Specifically, there was widespread outrage about the dismissal of Finance Minister Pravin Gordhan and his deputy, Mcebisi Jonas, with ANC Deputy President Cyril Ramaphosa saying that this was “unacceptable”. The pair had earlier in the week been recalled from an investor roadshow in London. According to media reports, President Zuma based his recall of Messrs Gordhan and Jonas on an intelligence report claiming that the former ministers were meeting in secret with entities planning to overthrow the Zuma administration. Both Ramaphosa and Mantashe are said to have rejected this report.

On the day after the midnight reshuffle, Fitch Ratings commented that the changes – including the dismissal of Finance Minister Pravin Gordhan and his deputy – signal “a change in policy direction” that could “potentially weaken public finances and standards of governance”. The ratings agency believes that “fiscal consolidation is likely to become less of a priority” and that recent momentum in improving transparency and governance of state-owned enterprises (SOEs) “will be halted” As a result, SOEs’ liabilities and therefore contingent liabilities to the government “will probably grow more rapidly”. Furthermore, Fitch Ratings believes the reshuffle “will heighten tensions within the ANC and increase political instability.

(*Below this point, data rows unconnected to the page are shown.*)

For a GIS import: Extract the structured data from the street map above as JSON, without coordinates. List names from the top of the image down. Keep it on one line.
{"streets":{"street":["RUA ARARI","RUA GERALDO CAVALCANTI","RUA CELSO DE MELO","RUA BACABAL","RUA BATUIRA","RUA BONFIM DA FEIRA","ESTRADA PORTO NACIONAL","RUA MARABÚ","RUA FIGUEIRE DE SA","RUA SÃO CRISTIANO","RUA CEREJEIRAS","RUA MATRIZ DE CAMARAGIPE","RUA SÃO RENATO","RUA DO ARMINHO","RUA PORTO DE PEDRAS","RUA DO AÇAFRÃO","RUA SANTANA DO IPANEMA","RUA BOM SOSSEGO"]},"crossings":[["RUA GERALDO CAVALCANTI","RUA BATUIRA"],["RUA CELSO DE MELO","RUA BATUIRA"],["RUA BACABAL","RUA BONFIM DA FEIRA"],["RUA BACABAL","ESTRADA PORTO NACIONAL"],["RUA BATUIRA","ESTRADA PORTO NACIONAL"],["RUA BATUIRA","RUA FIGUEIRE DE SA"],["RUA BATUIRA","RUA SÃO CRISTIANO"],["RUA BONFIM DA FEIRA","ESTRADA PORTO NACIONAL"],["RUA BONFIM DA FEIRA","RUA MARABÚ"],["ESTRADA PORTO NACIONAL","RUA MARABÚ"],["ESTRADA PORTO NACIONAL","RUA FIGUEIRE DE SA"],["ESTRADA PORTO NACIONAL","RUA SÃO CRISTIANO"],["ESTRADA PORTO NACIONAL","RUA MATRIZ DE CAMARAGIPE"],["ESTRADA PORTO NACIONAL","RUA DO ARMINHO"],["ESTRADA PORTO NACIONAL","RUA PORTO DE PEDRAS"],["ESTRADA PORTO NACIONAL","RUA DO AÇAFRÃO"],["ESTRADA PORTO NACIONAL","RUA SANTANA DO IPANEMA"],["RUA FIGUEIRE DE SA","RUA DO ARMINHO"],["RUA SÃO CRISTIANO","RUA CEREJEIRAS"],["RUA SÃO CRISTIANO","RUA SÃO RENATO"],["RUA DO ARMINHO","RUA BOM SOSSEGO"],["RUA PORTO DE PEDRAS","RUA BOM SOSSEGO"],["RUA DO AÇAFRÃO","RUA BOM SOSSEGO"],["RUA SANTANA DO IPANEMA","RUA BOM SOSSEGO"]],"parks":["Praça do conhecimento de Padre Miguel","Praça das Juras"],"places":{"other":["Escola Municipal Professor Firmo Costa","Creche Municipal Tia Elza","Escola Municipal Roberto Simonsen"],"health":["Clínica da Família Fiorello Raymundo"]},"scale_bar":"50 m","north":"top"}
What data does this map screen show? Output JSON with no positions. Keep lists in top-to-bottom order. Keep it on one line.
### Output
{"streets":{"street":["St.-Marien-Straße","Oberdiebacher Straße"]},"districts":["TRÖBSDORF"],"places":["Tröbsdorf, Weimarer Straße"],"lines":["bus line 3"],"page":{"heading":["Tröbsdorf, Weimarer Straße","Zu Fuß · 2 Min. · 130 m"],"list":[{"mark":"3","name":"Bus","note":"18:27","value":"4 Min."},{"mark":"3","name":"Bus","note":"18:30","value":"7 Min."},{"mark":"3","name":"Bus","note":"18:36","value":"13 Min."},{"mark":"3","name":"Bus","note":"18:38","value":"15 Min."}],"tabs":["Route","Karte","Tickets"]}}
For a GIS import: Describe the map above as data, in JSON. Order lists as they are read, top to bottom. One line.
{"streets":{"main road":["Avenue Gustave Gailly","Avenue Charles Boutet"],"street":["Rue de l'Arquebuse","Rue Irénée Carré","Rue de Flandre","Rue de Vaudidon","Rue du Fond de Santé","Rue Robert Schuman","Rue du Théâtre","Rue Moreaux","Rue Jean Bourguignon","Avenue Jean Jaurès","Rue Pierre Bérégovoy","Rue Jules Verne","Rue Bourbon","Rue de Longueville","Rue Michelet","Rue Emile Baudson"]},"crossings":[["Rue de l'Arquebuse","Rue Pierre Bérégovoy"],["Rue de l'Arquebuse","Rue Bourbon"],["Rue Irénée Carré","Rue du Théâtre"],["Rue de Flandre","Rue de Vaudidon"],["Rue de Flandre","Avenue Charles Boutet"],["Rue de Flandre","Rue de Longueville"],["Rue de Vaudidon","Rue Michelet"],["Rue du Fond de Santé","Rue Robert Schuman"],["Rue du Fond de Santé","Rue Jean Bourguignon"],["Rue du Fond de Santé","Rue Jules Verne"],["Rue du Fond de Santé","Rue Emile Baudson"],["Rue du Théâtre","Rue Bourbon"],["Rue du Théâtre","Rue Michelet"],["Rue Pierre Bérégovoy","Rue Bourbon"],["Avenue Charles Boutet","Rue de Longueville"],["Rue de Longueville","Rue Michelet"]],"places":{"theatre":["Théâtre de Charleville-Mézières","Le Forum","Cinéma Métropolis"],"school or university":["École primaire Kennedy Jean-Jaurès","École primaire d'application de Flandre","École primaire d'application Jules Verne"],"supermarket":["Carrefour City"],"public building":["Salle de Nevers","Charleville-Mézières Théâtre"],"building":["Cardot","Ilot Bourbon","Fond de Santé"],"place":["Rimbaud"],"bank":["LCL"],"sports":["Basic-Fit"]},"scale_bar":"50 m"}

After warnings from S&P and Fitch about the adverse effect that political instability could have on South Africa’s sovereign ratings, the country now looks to June 2017 when both agencies are scheduled to publish official reviews of their ratings. KPMG warned earlier this year that a Cabinet reshuffle could materialise in 2017 Q1 and that a sovereign ratings downgrade is possible before the middle of 2017. The link between the two events was basically the idea that a change in the Cabinet (now with its fourth finance minister in 16 months) could signal a greater risk that the state would make changes to medium-term fiscal planning, resulting in deteriorated financial metrics for the state.

Based on internal methodologies, S&P will by the end of 2017 have to make a call on either downgrading South Africa to sub-investment grade or to return the outlook on its “BBB-” rating to ‘stable’. During March, the agency indicated that it could downgrade South Africa if, individually or collectively, any of the following happens:
· Economic growth or fiscal consolidation do not improve in line with S&P’s projections
· Political interference weakens key institutions
· Government debt and contingent liabilities exceed the agency’s current expectations

There is heightened concern that the Cabinet reshuffle will adversely affect all three of these factors. Further weakness in business and consumer confidence, as well as changes to government spending ideology, will see slow economic growth linger for longer and further constrain the fiscus. The National Treasury – a key institution that ratings agencies watch closely – now has a new political leadership that wanes in comparison to the experience accumulated by Messrs Gordhan and Jonas. The drive for radical socio-economic transformation through fiscal spending could result in government debt and the guarantees provided to SOEs increase further.

South Africa is perilously close to a sovereign ratings downgrade. This will result in an outflow of investment funds from bonds and equities as many local and international investment funds are mandated to place their money in investment-grade jurisdictions only. This, in turn, will adversely affect the value of the rand, increase the cost of imports, and keep inflation elevated for longer. The South African Reserve Bank (SARB) would have to adjust its monetary policy stance accordingly. Meanwhile, uncertainty over the short-term trajectory of local politics will weigh on local and foreign investor sentiment – and hamper the investment needed to address South Africa’s challenges of unemployment, poverty and inequality.